Another LP that seemed to go under the radar, MORDICAI JONES (1972) {*6} featured guitarist/co-composer Link, and his brother Doug (plus keyboardist Bill Hodges), in a support role to the pseudonymous lead singer/pianist (a la Bobby Howard). Swamp blues in the mould of CREEDENCE CLEARWATER REVIVAL, it was certainly an esoteric time for the “Rumble” legend if one added WRAY’s all-out country-rock follow-up solo set, BE WHAT YOU WANT TO (1973) {*6}, which featured JERRY GARCIA, DAVID BROMBERG, COMMANDER CODY et al. Thankfully, there was a bit of everything in the country blues man’s final LP for Polydor, THE LINK WRAY RUMBLE (1974) {*6}.
On the back of rather patchy blues album for UK Virgin Records, entitled STUCK IN GEAR (1976) {*6} – that saw Link take up vocals again – the great guitarist was back in the spotlight in ‘77 with rockabilly revivalist ROBERT GORDON (ex-TUFF DARTS). A pointer towards up-and-coming acts from The CRAMPS and TAV FALCO’s PANTHER BURNS to STRAY CATS and the psychobilly movement of the 80s, several singles – including minor hit `Red Hot’ – and a pair of LPs: `Robert Gordon With Link Wray’ (1977) and `Fresh Fish Special’ (1978), competed for a time with punk and the new wave.
But no matter what style the Wray man chose; blues seemed to prevail for BULLSHOT (1979) {*6}; and garage-surf for LIVE AT THE PARADISO (1980) {*6}, the 50 year-old just couldn’t rock’n’roll back into contention. That could said for all Link’s sets on London-based Big Beat/Ace Records: namely LIVE IN ’85 (1986) {*6}, RUMBLE MAN (1989) {*6}, APACHE (1990) {*6} and WILD SIDE OF THE CITY LIGHTS (1990) {*6}, which kept up his high rockabilly momentum if nothing else.

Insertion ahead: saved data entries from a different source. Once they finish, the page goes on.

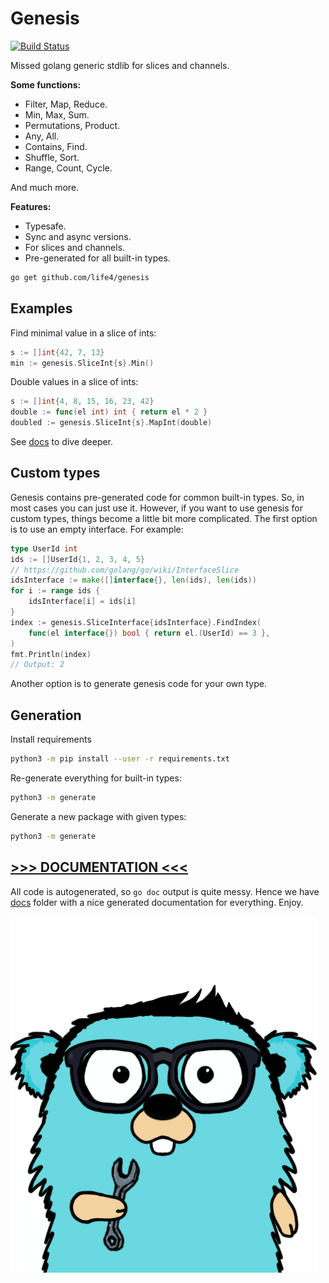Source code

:# Genesis

[![Build Status](https://travis-ci.org/life4/genesis.svg?branch=master)](https://travis-ci.org/life4/genesis)

Missed golang generic stdlib for slices and channels.

**Some functions:**

+ Filter, Map, Reduce.
+ Min, Max, Sum.
+ Permutations, Product.
+ Any, All.
+ Contains, Find.
+ Shuffle, Sort.
+ Range, Count, Cycle.

And much more.

**Features:**

+ Typesafe.
+ Sync and async versions.
+ For slices and channels.
+ Pre-generated for all built-in types.

```bash
go get github.com/life4/genesis
```

## Examples

Find minimal value in a slice of ints:

```go
s := []int{42, 7, 13}
min := genesis.SliceInt{s}.Min()
```

Double values in a slice of ints:

```go
s := []int{4, 8, 15, 16, 23, 42}
double := func(el int) int { return el * 2 }
doubled := genesis.SliceInt{s}.MapInt(double)
```

See [docs](./docs) to dive deeper.

## Custom types

Genesis contains pre-generated code for common built-in types. So, in most cases you can just use it. However, if you want to use genesis for custom types, things become a little bit more complicated. The first option is to use an empty interface. For example:

```go
type UserId int
ids := []UserId{1, 2, 3, 4, 5}
// https://github.com/golang/go/wiki/InterfaceSlice
idsInterface := make([]interface{}, len(ids), len(ids))
for i := range ids {
	idsInterface[i] = ids[i]
}
index := genesis.SliceInterface{idsInterface}.FindIndex(
	func(el interface{}) bool { return el.(UserId) == 3 },
)
fmt.Println(index)
// Output: 2
```

Another option is to generate genesis code for your own type.

## Generation

Install requirements

```bash
python3 -m pip install --user -r requirements.txt
```

Re-generate everything for built-in types:

```bash
python3 -m generate
```

Generate a new package with given types:

```bash
python3 -m generate
```

## [>>> DOCUMENTATION <<<](./docs)

All code is autogenerated, so `go doc` output is quite messy. Hence we have [docs](./docs) folder with a nice generated documentation for everything. Enjoy.

![](./gopher.png)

Cited by the likes of The GUN CLUB and aforesaid The CRAMPS as a huge influence, WRAY was never short of connections. And with 1993’s disappointing INDIAN CHILD {*4} – recorded for Epic Records in Denmark where he’d resided with his wife Olive since 1980 – the brave Link came across as a SPRINGSTEEN impersonating ELVIS or ORBISON.
Ace Records duly allowed the leather-jacketed icon – now in his late 60s – to make amends by way of a brace of classy and ready-made rock’n’roll sets: SHADOWMAN (1997) {*7} and BARBED WIRE (2000) {*7}, CDs much more in line to the legend’s aura and image. Sadly, part of rockabilly’s heritage, and all its offshoots, died the day LINK WRAY passed away on November 5, 2005.